**Records to process**
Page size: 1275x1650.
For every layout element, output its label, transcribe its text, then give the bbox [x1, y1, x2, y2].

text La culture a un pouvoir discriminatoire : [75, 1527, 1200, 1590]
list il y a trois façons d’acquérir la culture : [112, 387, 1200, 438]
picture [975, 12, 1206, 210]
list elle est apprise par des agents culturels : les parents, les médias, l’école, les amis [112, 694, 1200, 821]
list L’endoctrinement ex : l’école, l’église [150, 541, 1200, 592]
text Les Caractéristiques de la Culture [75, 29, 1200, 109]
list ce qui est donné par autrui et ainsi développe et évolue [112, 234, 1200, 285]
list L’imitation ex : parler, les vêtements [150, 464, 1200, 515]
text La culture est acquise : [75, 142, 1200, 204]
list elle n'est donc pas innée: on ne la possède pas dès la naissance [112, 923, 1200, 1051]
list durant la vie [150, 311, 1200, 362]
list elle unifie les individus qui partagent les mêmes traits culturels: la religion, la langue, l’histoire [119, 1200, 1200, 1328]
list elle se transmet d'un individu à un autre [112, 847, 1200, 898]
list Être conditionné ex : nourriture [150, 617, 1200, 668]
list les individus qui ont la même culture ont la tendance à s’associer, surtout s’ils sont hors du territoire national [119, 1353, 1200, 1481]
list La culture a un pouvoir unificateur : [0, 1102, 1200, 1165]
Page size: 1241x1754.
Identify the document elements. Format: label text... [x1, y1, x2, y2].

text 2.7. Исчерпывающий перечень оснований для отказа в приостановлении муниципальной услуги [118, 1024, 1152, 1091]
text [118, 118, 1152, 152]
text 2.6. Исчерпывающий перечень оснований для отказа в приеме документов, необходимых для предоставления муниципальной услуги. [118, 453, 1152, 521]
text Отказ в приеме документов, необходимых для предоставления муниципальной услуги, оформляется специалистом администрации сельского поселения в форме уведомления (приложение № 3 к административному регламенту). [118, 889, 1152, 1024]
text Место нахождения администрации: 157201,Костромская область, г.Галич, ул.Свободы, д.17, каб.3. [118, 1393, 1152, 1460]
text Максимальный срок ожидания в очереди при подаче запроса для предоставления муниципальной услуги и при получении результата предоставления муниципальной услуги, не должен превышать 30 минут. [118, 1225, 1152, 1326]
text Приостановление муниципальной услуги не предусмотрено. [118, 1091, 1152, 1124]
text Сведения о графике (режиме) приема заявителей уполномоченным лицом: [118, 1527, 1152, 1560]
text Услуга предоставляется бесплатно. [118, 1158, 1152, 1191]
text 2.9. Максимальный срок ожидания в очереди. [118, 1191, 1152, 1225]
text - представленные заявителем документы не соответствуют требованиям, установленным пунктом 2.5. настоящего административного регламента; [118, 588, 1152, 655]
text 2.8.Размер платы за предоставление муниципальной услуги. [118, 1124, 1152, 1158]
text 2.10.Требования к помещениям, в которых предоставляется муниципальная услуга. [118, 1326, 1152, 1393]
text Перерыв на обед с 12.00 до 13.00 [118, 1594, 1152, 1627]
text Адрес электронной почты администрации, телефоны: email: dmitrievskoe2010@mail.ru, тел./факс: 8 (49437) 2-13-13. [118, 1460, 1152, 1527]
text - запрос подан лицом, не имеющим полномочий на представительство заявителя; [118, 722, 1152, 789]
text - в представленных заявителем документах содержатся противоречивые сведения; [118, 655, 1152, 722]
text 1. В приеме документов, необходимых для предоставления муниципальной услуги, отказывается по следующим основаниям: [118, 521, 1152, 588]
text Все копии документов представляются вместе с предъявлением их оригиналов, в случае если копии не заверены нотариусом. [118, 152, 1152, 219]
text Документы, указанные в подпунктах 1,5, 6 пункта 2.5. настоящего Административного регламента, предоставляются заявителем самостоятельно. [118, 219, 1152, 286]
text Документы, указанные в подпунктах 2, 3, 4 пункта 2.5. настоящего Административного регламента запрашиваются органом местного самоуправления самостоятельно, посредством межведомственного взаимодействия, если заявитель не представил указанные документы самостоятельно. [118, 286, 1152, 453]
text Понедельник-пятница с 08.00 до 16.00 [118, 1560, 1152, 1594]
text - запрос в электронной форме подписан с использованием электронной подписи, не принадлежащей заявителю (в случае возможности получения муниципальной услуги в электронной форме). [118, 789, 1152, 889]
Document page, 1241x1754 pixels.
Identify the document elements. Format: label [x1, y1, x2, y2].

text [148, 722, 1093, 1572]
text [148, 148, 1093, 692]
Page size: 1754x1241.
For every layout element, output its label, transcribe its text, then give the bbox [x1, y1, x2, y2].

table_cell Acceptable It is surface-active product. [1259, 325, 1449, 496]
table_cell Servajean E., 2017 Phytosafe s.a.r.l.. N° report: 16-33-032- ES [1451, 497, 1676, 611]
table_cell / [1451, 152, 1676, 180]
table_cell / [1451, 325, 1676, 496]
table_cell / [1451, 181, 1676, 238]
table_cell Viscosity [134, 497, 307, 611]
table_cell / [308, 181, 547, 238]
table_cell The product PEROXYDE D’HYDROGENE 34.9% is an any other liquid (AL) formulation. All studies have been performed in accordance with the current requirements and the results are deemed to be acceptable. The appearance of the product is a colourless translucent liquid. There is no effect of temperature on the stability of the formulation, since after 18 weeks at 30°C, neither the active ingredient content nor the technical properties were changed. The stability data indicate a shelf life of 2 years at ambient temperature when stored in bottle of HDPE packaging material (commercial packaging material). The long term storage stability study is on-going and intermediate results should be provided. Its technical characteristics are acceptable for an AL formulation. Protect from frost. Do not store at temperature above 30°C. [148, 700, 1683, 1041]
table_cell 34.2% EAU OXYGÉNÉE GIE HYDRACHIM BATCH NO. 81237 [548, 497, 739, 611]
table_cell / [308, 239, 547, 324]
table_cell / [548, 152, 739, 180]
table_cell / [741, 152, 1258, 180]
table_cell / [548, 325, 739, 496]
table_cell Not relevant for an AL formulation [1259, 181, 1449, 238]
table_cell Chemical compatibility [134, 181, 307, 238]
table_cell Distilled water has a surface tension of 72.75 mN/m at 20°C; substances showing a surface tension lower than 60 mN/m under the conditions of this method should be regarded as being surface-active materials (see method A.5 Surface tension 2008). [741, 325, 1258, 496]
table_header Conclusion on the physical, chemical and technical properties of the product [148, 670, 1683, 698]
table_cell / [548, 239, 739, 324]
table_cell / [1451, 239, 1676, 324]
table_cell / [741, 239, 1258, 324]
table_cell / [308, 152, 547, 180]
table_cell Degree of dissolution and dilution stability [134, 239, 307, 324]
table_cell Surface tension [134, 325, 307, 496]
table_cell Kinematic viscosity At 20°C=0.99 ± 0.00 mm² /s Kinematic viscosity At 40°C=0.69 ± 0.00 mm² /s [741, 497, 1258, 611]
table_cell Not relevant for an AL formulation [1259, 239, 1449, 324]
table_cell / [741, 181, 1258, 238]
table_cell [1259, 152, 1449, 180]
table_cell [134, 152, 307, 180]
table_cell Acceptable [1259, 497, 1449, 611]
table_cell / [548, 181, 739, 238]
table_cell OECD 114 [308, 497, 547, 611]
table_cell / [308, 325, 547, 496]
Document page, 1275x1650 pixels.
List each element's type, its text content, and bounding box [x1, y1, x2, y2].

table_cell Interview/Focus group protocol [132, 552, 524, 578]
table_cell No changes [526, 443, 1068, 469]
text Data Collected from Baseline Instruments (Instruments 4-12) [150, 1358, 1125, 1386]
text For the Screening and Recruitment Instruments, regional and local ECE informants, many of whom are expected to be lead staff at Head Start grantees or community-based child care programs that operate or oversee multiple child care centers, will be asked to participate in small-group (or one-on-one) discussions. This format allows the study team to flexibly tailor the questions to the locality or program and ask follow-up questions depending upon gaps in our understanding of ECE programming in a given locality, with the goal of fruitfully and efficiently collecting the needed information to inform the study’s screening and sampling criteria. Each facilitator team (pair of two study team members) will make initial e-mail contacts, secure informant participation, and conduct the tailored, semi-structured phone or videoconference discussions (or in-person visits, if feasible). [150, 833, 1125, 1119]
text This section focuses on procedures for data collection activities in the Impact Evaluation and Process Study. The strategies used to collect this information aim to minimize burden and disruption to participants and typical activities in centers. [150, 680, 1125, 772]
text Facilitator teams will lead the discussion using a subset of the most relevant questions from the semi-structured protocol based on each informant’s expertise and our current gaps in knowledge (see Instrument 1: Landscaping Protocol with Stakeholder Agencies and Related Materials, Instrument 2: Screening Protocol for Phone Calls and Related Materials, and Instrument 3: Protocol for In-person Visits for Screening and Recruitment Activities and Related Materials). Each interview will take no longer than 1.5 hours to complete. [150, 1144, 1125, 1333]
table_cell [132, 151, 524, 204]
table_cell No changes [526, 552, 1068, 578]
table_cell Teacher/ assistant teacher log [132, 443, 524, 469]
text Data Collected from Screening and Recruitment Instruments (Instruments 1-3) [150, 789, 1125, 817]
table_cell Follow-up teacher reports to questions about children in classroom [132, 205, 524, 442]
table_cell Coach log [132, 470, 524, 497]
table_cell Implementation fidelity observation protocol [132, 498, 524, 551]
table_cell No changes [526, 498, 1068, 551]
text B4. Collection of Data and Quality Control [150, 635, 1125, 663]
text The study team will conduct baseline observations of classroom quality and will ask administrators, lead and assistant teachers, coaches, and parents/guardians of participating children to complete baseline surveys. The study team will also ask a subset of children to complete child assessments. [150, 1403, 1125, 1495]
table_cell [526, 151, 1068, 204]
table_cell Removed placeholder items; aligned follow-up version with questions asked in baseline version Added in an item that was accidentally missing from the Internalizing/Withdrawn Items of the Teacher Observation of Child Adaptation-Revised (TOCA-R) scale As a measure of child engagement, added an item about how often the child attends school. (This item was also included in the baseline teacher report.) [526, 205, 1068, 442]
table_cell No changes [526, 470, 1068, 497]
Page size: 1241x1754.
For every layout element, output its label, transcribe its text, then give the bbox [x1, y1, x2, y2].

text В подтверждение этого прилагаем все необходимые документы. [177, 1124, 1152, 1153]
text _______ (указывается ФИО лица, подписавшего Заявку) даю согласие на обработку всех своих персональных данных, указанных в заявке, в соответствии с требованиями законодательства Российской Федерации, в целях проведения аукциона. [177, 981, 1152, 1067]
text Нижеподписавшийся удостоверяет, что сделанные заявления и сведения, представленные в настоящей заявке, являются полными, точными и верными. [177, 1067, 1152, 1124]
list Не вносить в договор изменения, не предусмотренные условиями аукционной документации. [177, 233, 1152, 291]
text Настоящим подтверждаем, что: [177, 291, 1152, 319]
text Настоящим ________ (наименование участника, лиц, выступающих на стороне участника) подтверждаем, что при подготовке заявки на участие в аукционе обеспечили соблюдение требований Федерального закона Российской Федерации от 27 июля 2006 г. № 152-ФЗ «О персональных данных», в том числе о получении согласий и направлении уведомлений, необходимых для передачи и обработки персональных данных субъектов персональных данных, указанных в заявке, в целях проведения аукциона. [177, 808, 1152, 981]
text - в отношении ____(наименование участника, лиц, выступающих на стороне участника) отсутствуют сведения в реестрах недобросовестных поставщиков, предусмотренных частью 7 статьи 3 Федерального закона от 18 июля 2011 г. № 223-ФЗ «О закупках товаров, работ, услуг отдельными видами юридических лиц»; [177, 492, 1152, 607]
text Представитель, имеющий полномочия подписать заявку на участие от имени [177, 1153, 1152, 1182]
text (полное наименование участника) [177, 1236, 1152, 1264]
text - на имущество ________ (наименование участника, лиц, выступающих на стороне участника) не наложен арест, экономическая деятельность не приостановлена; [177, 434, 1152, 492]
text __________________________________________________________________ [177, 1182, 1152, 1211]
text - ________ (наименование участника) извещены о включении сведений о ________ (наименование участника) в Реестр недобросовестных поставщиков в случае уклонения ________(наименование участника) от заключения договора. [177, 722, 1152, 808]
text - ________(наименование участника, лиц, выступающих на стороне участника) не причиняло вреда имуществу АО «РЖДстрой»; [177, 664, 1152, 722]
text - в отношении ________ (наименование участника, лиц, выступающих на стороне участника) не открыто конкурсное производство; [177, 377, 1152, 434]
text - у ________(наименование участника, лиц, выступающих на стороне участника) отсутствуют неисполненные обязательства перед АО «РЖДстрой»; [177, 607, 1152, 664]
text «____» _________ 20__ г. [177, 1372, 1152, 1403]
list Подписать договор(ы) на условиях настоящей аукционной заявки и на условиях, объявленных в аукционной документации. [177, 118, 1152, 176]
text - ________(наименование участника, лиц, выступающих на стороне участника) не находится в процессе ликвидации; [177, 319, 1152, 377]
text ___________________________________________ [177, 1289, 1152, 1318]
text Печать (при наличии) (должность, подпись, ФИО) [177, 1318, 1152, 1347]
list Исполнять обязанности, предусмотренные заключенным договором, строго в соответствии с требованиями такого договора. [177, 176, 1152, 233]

**Job item**
When a line in the listing above holds the word "предоставляется", copy it.

**Solution for this task**
text Услуга предоставляется бесплатно. [118, 1158, 1152, 1191]
text 2.10.Требования к помещениям, в которых предоставляется муниципальная услуга. [118, 1326, 1152, 1393]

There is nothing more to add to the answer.